Thursday, January 02, 2014

Fighting Intensifies in Central African Republic

Last updated: January 2, 2014 4:35 pm

Fighting intensifies in Central African Republic

By Javier Blas, Africa Editor, and Hugh Carnegy in Paris

Intensifying fighting in the Central African Republic is posing a serious challenge to thousands of French and African troops struggling to restore stability in the lawless country.

Paris deployed 1,600 troops to its former colony in early December with UN Security Council approval to help a 4,500-strong African force. But they appear unable to stop the fighting, with aid organisations pointing to increasing levels of violence.

The situation is causing deep concern in Paris. Two French soldiers have been killed to date and nine soldiers from the Republic of Congo and Chad were killed over the past month.

“It is a very bad situation and it is not clear how it is going to end,” says François Heisbourg, special adviser at the Foundation for Strategic Studies in Paris.

The number of civilians fleeing their homes has increased sharply, aid groups and the UN have said. The UN said that roughly 800,000 people had been forcibly displaced so far, equal to almost 20 per cent of the country’s population. Tens of thousands are seeking shelter in Bangui, the capital, with more than 100,000 people camped out at the city’s airport, crowding there to seek the protection of French forces securing the airfield.

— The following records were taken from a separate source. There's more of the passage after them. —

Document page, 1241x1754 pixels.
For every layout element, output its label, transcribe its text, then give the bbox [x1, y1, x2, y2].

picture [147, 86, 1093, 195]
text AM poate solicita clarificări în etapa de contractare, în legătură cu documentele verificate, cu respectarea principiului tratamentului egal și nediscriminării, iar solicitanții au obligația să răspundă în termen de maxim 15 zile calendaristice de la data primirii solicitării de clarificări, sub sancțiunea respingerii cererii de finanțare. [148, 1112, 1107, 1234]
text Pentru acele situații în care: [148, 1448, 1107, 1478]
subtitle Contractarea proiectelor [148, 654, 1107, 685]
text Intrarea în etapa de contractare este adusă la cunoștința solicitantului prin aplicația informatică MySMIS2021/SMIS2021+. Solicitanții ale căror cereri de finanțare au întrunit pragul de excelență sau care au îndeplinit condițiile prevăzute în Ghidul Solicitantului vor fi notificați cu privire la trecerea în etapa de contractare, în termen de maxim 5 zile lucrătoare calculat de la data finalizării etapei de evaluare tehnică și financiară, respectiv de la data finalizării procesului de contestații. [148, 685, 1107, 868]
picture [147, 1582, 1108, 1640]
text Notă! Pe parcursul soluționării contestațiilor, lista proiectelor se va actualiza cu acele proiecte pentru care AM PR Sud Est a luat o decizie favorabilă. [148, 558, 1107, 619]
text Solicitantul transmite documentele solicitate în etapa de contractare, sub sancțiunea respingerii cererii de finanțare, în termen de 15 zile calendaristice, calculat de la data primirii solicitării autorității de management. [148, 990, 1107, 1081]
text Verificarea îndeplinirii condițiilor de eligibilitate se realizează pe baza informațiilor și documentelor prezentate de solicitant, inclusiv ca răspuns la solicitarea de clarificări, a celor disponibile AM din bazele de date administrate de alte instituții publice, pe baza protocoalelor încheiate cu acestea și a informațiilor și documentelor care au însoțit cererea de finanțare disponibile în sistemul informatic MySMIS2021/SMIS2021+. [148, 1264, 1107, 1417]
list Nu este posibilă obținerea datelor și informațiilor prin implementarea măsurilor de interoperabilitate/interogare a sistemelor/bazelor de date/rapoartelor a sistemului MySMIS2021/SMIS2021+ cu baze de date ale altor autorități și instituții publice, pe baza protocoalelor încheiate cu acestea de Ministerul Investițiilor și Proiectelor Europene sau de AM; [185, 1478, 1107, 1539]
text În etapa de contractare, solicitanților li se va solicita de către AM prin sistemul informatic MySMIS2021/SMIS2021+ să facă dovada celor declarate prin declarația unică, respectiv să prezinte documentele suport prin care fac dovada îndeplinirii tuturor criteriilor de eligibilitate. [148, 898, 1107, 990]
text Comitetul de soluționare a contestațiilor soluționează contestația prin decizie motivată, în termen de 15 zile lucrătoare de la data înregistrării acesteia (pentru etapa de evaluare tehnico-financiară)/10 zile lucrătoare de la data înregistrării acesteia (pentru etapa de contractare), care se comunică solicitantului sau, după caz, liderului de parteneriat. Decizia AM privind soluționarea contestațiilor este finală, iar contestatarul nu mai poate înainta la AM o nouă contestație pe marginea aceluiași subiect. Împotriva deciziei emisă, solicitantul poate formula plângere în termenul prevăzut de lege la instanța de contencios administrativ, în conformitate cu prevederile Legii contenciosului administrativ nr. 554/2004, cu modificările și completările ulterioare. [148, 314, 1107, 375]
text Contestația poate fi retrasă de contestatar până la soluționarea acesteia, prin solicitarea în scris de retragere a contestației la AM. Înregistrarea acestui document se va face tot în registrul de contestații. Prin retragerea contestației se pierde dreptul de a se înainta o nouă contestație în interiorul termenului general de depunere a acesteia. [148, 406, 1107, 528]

The situation in Bangui, where most foreign troops are based, appears “to be out of control”, Médecins Sans Frontières, the medical charity, said this week. In spite of the presence of international armed forces in the capital, violent attacks and lynchings were still a daily occurrence, it added.

Souleymane Diabate, the head of Unicef, the UN children’s agency, in the Central African Republic said the organisation was “witnessing unprecedented levels of violence”, particularly against children.

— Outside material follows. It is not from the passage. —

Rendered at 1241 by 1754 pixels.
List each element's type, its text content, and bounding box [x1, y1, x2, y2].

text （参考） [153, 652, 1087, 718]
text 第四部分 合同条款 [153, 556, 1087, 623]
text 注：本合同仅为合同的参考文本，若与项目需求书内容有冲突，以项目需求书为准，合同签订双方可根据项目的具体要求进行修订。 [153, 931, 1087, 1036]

“Attacks against children have sunk to a vicious new low, with at least two children beheaded,” he said.

The Central African Republic, a landlocked country in the centre of the continent, has been beset by nine months of near anarchy since the Seleka group, a mainly Muslim alliance of five rebel movements, seized Bangui in March and ousted François Bozizé, a Christian, as president. The rebels propelled into power President Michel Djotodia, the first Muslim president of the majority Christian country.

However, Mr Djotodia has lost control of the Seleka and their widespread acts of banditry have provoked reprisals from Christians militias, known as anti-balaka – literally, “anti-machete” – and launched a cycle of tit-for-tat attacks with Muslim fighters.

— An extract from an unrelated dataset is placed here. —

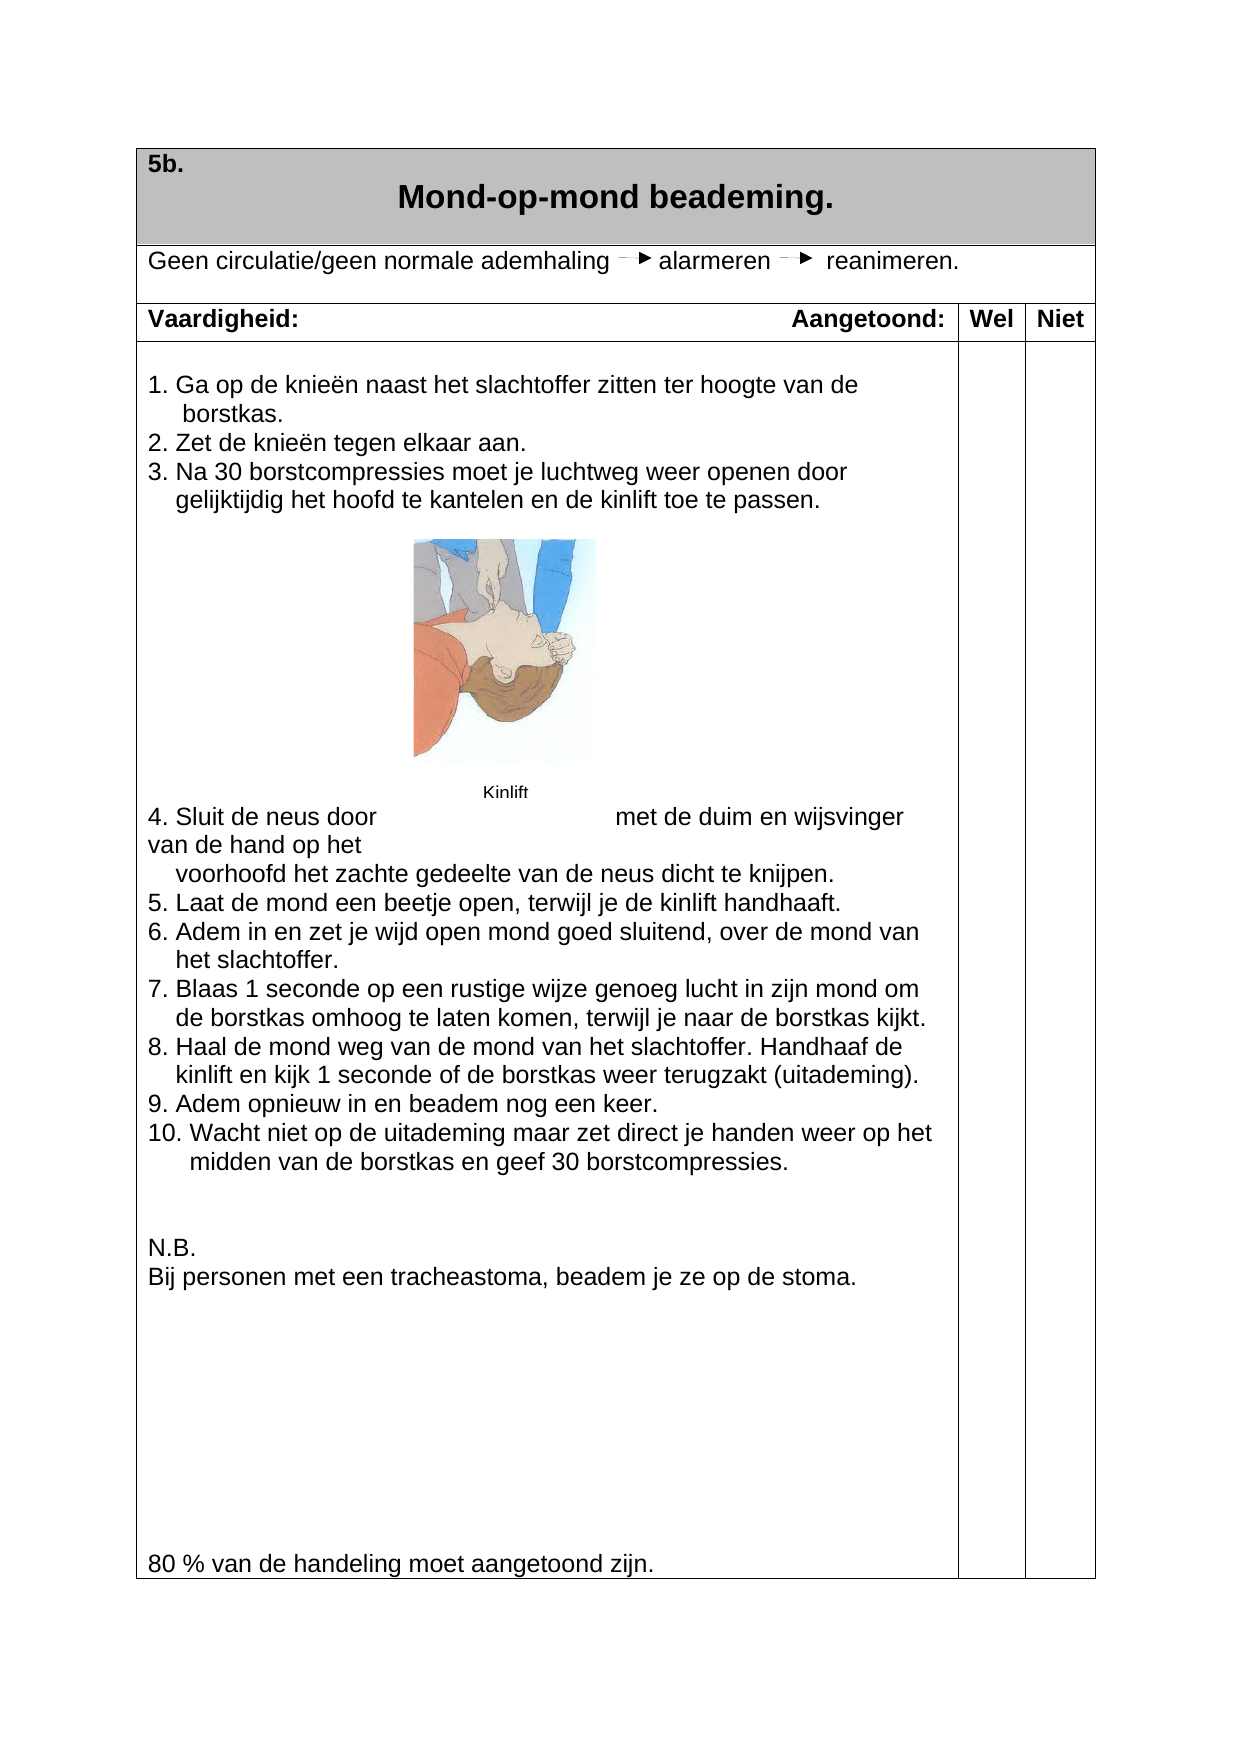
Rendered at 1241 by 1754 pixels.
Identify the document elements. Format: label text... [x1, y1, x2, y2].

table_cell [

By December, concern that a power vacuum in the country could attract organised Islamist groups to set up and destabilise neighbouring states prompted François Hollande, the French president, to launch his second military intervention in Africa within a year.

The operation is on a smaller scale than the January 2013 intervention in Mali to oust Islamist groups threatening to take over the country, also a former French colony.

Mr Hollande last month said France’s short-term aim was to end the violence to allow humanitarian agencies to get food and medical aid to the population. But he added that the longer-term aim was to replace Mr Djotodia and his regime through elections intended to be held by February 2015.

French officials say this remains the intention. But they acknowledge that the situation on the ground is fraught. “A climate of fear reigns in Bangui,” said one.

Mr Heisbourg says Paris underestimated the scale of the task, only the latest of multiple French interventions since the chronically unstable country gained independence in 1960.

“In the past 1,600 French soldiers was sufficient to deal with anything in the Central African Republic. That calculation was badly wrong this time,” he said.

He said a foreign force, ideally under a European flag, of some 5,000-6,000 was needed to restore order.

EU foreign ministers are due to meet on January 20 to discuss stepping up backing for the French action. French officials are seeking more logistical and financial support. Laurent Fabius, foreign minister, has talked of other European countries contributing some troops on the ground. But there seems little prospect of any significant such contribution.